You Can't Hear Music in a Comic Book


I once wrote a short story in college called "You Can't Hear Music in a Comic Book." It was based on my love of all things Josie and the Pussycats as a kid--and how my mind filled in the music I was never actually ever to hear from Josie and her band of scantily clad Pussycats. It wasn't a very good story--it was a STRETCH, where you try to milk MEANING from the flimsiest of sources. Yet, I always liked the title and it has stuck with me all these years later and it was buzzing in my mind when I made this comic for Skirt! Magazine based on my blog entry on mixed tapes.

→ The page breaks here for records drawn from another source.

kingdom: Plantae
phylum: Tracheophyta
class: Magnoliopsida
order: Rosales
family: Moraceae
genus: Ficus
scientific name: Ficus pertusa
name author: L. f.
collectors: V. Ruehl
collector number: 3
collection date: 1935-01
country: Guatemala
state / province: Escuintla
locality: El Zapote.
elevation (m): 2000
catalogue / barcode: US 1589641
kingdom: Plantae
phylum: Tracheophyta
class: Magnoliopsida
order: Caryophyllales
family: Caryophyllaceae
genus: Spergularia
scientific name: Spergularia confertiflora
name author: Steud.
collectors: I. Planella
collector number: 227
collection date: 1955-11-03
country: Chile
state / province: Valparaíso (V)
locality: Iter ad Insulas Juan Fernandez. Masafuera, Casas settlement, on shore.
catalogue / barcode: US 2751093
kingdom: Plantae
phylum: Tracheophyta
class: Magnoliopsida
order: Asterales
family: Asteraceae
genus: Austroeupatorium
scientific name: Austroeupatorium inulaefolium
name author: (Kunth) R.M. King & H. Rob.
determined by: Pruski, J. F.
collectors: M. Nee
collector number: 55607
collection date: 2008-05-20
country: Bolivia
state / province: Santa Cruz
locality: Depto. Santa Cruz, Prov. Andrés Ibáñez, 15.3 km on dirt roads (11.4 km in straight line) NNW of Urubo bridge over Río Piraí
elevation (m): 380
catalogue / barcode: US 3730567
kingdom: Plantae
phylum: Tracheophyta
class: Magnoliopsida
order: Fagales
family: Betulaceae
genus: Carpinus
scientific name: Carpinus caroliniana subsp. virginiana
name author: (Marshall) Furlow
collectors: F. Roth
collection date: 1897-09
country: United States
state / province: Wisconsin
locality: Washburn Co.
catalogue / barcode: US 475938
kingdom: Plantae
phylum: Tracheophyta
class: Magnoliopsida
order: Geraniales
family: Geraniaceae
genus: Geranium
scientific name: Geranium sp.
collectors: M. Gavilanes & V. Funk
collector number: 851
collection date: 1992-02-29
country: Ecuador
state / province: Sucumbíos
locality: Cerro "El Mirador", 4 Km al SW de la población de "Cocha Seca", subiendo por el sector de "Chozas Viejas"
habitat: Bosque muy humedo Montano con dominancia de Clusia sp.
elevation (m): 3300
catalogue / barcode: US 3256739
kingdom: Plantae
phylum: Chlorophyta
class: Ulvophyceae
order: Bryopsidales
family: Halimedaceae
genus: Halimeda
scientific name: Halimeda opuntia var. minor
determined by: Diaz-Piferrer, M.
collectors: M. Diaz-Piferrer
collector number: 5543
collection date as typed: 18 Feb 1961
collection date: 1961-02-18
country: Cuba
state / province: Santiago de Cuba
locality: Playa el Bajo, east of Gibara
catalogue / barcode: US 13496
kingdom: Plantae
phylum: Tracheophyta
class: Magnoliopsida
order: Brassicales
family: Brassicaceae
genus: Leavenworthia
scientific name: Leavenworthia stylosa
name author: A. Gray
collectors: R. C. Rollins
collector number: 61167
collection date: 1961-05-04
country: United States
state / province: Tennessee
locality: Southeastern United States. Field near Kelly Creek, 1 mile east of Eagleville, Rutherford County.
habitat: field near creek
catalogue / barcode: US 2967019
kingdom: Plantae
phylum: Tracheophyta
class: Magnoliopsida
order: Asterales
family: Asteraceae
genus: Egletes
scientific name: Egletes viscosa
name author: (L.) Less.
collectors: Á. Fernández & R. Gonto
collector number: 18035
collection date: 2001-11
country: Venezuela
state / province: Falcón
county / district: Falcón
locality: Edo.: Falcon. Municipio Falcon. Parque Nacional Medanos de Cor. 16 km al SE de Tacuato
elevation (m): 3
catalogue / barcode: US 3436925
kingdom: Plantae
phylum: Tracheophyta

I haven't drawn comics since college and I found the experience of this VERY satisfying. I think I like the one page form. I am an impatient person, and have always found the medium of comic book drawing TEDIOUSLY slow. I remember attempting my own version of a graphic novel--an autobiographical number on a childhood marked by divorce (or as I liked to say in the dramatic and oppression-crazy 199o's--a childhood SURVIVED through divorce). At the time I read Art Spiegelman's Maus books and thought I might (modestly) attempt something akin to it in scope. It took Spiegelman YEARS to create both books and they are researched and created with such incredible and beautiful detail, I look back on my 10 pages of sad, attempted HIGH DRAMA and realize just how FAR OFF I was. I remember my advisor Bill VanderClute (hello wherever you are Bill VanderClute!), looking at these pages and saying, "You don't think those tears are just a bit TOO MUCH?" I thought as a fellow SURVIVOR of divorce he'd be more UNDERSTANDING of what I was trying to do, but obviously, he was not familiar with the genius that is known as graphic ART. He also came to it like a writer who might be able to um, EDIT a story--and well, once I had inked in a single page that had taken me HOURS to create, he wanted me to CHANGE IT? Silly editing writer man.

After the semester I never went back to my attempts of serious comic book creating. I put it on my list of things that I would do in the future--right in between marrying River Phoenix and becoming a rock star. It was fun to return to the medium in a simpler and more specific form. Like so much else I have learned since college, it was a great example of break it down to the essentials, start small and create from what you know. And because I was familiar with the music depicted so assuredly in this comic, I swear I could hear a soundtrack blaring from those black and white boxes.